| EXERCISE |
Can you write out every item below again, swapping "Posted on" for "Published on" wherever it appears and leaving everything else unchanged?

• • • • • • •

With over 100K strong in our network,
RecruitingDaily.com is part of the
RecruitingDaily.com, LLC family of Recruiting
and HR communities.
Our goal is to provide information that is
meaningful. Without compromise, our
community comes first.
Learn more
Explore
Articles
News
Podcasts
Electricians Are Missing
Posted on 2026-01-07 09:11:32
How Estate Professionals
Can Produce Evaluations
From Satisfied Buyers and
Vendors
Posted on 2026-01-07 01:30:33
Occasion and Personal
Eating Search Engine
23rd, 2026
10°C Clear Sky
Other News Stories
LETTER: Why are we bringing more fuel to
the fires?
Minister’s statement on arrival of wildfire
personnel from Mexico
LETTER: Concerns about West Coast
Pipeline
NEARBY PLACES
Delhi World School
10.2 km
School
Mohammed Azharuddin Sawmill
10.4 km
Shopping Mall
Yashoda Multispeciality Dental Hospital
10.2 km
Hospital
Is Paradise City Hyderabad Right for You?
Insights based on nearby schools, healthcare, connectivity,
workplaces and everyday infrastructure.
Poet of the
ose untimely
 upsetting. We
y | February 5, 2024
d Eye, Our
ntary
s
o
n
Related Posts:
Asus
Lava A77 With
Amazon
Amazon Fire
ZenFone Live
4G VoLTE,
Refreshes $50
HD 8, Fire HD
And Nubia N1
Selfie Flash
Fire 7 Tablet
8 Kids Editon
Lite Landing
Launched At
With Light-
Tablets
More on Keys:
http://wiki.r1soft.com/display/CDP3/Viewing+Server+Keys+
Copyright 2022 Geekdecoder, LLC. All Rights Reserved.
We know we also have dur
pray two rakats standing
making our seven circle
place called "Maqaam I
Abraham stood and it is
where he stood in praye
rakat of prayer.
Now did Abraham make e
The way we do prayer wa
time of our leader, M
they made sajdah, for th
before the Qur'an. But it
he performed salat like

• • • • • • •

| RESULT OF THIS TASK |
With over 100K strong in our network,
RecruitingDaily.com is part of the
RecruitingDaily.com, LLC family of Recruiting
and HR communities.
Our goal is to provide information that is
meaningful. Without compromise, our
community comes first.
Learn more
Explore
Articles
News
Podcasts
Electricians Are Missing
Published on 2026-01-07 09:11:32
How Estate Professionals
Can Produce Evaluations
From Satisfied Buyers and
Vendors
Published on 2026-01-07 01:30:33
Occasion and Personal
Eating Search Engine
23rd, 2026
10°C Clear Sky
Other News Stories
LETTER: Why are we bringing more fuel to
the fires?
Minister’s statement on arrival of wildfire
personnel from Mexico
LETTER: Concerns about West Coast
Pipeline
NEARBY PLACES
Delhi World School
10.2 km
School
Mohammed Azharuddin Sawmill
10.4 km
Shopping Mall
Yashoda Multispeciality Dental Hospital
10.2 km
Hospital
Is Paradise City Hyderabad Right for You?
Insights based on nearby schools, healthcare, connectivity,
workplaces and everyday infrastructure.
Poet of the
ose untimely
 upsetting. We
y | February 5, 2024
d Eye, Our
ntary
s
o
n
Related Posts:
Asus
Lava A77 With
Amazon
Amazon Fire
ZenFone Live
4G VoLTE,
Refreshes $50
HD 8, Fire HD
And Nubia N1
Selfie Flash
Fire 7 Tablet
8 Kids Editon
Lite Landing
Launched At
With Light-
Tablets
More on Keys:
http://wiki.r1soft.com/display/CDP3/Viewing+Server+Keys+
Copyright 2022 Geekdecoder, LLC. All Rights Reserved.
We know we also have dur
pray two rakats standing
making our seven circle
place called "Maqaam I
Abraham stood and it is
where he stood in praye
rakat of prayer.
Now did Abraham make e
The way we do prayer wa
time of our leader, M
they made sajdah, for th
before the Qur'an. But it
he performed salat like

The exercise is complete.